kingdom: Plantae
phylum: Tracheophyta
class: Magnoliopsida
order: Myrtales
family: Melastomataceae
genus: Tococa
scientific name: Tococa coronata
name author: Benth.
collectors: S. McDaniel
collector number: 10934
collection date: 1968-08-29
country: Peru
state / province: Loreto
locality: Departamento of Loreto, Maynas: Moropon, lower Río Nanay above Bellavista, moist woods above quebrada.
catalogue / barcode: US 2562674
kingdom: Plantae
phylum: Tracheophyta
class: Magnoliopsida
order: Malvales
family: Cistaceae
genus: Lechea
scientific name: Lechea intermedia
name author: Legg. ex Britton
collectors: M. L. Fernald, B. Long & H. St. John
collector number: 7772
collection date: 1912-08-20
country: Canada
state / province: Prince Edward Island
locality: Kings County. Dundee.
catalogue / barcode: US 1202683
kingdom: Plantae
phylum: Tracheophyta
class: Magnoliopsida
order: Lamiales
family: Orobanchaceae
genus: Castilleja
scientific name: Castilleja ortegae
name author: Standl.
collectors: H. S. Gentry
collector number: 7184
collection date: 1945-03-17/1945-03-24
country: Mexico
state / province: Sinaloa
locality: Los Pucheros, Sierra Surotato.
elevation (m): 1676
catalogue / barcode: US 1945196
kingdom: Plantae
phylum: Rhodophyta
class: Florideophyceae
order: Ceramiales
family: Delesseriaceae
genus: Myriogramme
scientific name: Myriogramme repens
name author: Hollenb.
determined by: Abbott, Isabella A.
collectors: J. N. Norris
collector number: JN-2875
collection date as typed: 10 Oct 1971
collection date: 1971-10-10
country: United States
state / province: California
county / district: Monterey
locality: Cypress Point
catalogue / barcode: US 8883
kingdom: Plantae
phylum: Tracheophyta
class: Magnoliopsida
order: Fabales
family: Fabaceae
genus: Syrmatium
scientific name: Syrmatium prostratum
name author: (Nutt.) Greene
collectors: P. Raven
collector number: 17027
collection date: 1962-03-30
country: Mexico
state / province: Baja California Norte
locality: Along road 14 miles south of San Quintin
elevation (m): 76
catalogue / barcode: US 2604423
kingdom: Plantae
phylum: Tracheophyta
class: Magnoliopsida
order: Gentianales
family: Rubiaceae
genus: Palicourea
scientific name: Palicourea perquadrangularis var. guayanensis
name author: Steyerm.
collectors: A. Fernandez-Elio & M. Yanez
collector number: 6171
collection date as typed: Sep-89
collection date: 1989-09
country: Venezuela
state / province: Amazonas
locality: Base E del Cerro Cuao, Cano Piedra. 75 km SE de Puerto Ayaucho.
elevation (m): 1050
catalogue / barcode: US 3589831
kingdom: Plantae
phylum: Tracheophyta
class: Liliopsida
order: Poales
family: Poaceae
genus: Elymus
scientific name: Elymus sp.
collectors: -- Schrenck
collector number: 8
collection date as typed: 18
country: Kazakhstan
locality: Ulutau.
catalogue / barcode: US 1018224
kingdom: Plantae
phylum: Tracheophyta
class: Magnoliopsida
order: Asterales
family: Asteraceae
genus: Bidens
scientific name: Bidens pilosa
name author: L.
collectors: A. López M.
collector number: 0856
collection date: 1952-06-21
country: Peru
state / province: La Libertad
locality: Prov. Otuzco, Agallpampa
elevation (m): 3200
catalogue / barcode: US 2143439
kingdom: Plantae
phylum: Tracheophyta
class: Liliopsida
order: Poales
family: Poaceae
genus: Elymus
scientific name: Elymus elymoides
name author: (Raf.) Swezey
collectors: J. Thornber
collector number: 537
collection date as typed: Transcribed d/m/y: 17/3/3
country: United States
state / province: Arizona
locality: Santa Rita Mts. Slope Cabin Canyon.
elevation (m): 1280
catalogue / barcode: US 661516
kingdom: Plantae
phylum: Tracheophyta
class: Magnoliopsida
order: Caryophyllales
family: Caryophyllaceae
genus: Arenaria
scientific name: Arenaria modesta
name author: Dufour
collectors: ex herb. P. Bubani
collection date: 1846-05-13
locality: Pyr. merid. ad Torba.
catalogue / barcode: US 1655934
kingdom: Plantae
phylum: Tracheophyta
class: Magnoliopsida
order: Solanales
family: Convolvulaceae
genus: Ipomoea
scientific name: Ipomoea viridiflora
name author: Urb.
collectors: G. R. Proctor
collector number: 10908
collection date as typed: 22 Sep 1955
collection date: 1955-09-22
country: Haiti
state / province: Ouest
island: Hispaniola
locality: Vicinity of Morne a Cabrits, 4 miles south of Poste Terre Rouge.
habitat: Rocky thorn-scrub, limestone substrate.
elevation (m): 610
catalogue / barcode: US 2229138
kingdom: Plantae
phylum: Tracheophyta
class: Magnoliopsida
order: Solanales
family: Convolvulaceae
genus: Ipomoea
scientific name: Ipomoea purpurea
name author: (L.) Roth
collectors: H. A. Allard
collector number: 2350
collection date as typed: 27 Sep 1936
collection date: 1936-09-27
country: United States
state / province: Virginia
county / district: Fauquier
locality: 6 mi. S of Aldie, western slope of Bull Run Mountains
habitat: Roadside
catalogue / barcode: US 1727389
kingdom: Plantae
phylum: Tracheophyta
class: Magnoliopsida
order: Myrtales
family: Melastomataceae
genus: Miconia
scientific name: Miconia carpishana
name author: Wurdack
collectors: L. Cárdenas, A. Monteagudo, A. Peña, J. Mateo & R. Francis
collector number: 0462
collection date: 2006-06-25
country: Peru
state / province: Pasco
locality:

_____

Set out every line of the listing above as a numbered list, leaving out blank lines.

1. kingdom: Plantae
2. phylum: Tracheophyta
3. class: Magnoliopsida
4. order: Myrtales
5. family: Melastomataceae
6. genus: Tococa
7. scientific name: Tococa coronata
8. name author: Benth.
9. collectors: S. McDaniel
10. collector number: 10934
11. collection date: 1968-08-29
12. country: Peru
13. state / province: Loreto
14. locality: Departamento of Loreto, Maynas: Moropon, lower Río Nanay above Bellavista, moist woods above quebrada.
15. catalogue / barcode: US 2562674
16. kingdom: Plantae
17. phylum: Tracheophyta
18. class: Magnoliopsida
19. order: Malvales
20. family: Cistaceae
21. genus: Lechea
22. scientific name: Lechea intermedia
23. name author: Legg. ex Britton
24. collectors: M. L. Fernald, B. Long & H. St. John
25. collector number: 7772
26. collection date: 1912-08-20
27. country: Canada
28. state / province: Prince Edward Island
29. locality: Kings County. Dundee.
30. catalogue / barcode: US 1202683
31. kingdom: Plantae
32. phylum: Tracheophyta
33. class: Magnoliopsida
34. order: Lamiales
35. family: Orobanchaceae
36. genus: Castilleja
37. scientific name: Castilleja ortegae
38. name author: Standl.
39. collectors: H. S. Gentry
40. collector number: 7184
41. collection date: 1945-03-17/1945-03-24
42. country: Mexico
43. state / province: Sinaloa
44. locality: Los Pucheros, Sierra Surotato.
45. elevation (m): 1676
46. catalogue / barcode: US 1945196
47. kingdom: Plantae
48. phylum: Rhodophyta
49. class: Florideophyceae
50. order: Ceramiales
51. family: Delesseriaceae
52. genus: Myriogramme
53. scientific name: Myriogramme repens
54. name author: Hollenb.
55. determined by: Abbott, Isabella A.
56. collectors: J. N. Norris
57. collector number: JN-2875
58. collection date as typed: 10 Oct 1971
59. collection date: 1971-10-10
60. country: United States
61. state / province: California
62. county / district: Monterey
63. locality: Cypress Point
64. catalogue / barcode: US 8883
65. kingdom: Plantae
66. phylum: Tracheophyta
67. class: Magnoliopsida
68. order: Fabales
69. family: Fabaceae
70. genus: Syrmatium
71. scientific name: Syrmatium prostratum
72. name author: (Nutt.) Greene
73. collectors: P. Raven
74. collector number: 17027
75. collection date: 1962-03-30
76. country: Mexico
77. state / province: Baja California Norte
78. locality: Along road 14 miles south of San Quintin
79. elevation (m): 76
80. catalogue / barcode: US 2604423
81. kingdom: Plantae
82. phylum: Tracheophyta
83. class: Magnoliopsida
84. order: Gentianales
85. family: Rubiaceae
86. genus: Palicourea
87. scientific name: Palicourea perquadrangularis var. guayanensis
88. name author: Steyerm.
89. collectors: A. Fernandez-Elio & M. Yanez
90. collector number: 6171
91. collection date as typed: Sep-89
92. collection date: 1989-09
93. country: Venezuela
94. state / province: Amazonas
95. locality: Base E del Cerro Cuao, Cano Piedra. 75 km SE de Puerto Ayaucho.
96. elevation (m): 1050
97. catalogue / barcode: US 3589831
98. kingdom: Plantae
99. phylum: Tracheophyta
100. class: Liliopsida
101. order: Poales
102. family: Poaceae
103. genus: Elymus
104. scientific name: Elymus sp.
105. collectors: -- Schrenck
106. collector number: 8
107. collection date as typed: 18
108. country: Kazakhstan
109. locality: Ulutau.
110. catalogue / barcode: US 1018224
111. kingdom: Plantae
112. phylum: Tracheophyta
113. class: Magnoliopsida
114. order: Asterales
115. family: Asteraceae
116. genus: Bidens
117. scientific name: Bidens pilosa
118. name author: L.
119. collectors: A. López M.
120. collector number: 0856
121. collection date: 1952-06-21
122. country: Peru
123. state / province: La Libertad
124. locality: Prov. Otuzco, Agallpampa
125. elevation (m): 3200
126. catalogue / barcode: US 2143439
127. kingdom: Plantae
128. phylum: Tracheophyta
129. class: Liliopsida
130. order: Poales
131. family: Poaceae
132. genus: Elymus
133. scientific name: Elymus elymoides
134. name author: (Raf.) Swezey
135. collectors: J. Thornber
136. collector number: 537
137. collection date as typed: Transcribed d/m/y: 17/3/3
138. country: United States
139. state / province: Arizona
140. locality: Santa Rita Mts. Slope Cabin Canyon.
141. elevation (m): 1280
142. catalogue / barcode: US 661516
143. kingdom: Plantae
144. phylum: Tracheophyta
145. class: Magnoliopsida
146. order: Caryophyllales
147. family: Caryophyllaceae
148. genus: Arenaria
149. scientific name: Arenaria modesta
150. name author: Dufour
151. collectors: ex herb. P. Bubani
152. collection date: 1846-05-13
153. locality: Pyr. merid. ad Torba.
154. catalogue / barcode: US 1655934
155. kingdom: Plantae
156. phylum: Tracheophyta
157. class: Magnoliopsida
158. order: Solanales
159. family: Convolvulaceae
160. genus: Ipomoea
161. scientific name: Ipomoea viridiflora
162. name author: Urb.
163. collectors: G. R. Proctor
164. collector number: 10908
165. collection date as typed: 22 Sep 1955
166. collection date: 1955-09-22
167. country: Haiti
168. state / province: Ouest
169. island: Hispaniola
170. locality: Vicinity of Morne a Cabrits, 4 miles south of Poste Terre Rouge.
171. habitat: Rocky thorn-scrub, limestone substrate.
172. elevation (m): 610
173. catalogue / barcode: US 2229138
174. kingdom: Plantae
175. phylum: Tracheophyta
176. class: Magnoliopsida
177. order: Solanales
178. family: Convolvulaceae
179. genus: Ipomoea
180. scientific name: Ipomoea purpurea
181. name author: (L.) Roth
182. collectors: H. A. Allard
183. collector number: 2350
184. collection date as typed: 27 Sep 1936
185. collection date: 1936-09-27
186. country: United States
187. state / province: Virginia
188. county / district: Fauquier
189. locality: 6 mi. S of Aldie, western slope of Bull Run Mountains
190. habitat: Roadside
191. catalogue / barcode: US 1727389
192. kingdom: Plantae
193. phylum: Tracheophyta
194. class: Magnoliopsida
195. order: Myrtales
196. family: Melastomataceae
197. genus: Miconia
198. scientific name: Miconia carpishana
199. name author: Wurdack
200. collectors: L. Cárdenas, A. Monteagudo, A. Peña, J. Mateo & R. Francis
201. collector number: 0462
202. collection date: 2006-06-25
203. country: Peru
204. state / province: Pasco
205. locality:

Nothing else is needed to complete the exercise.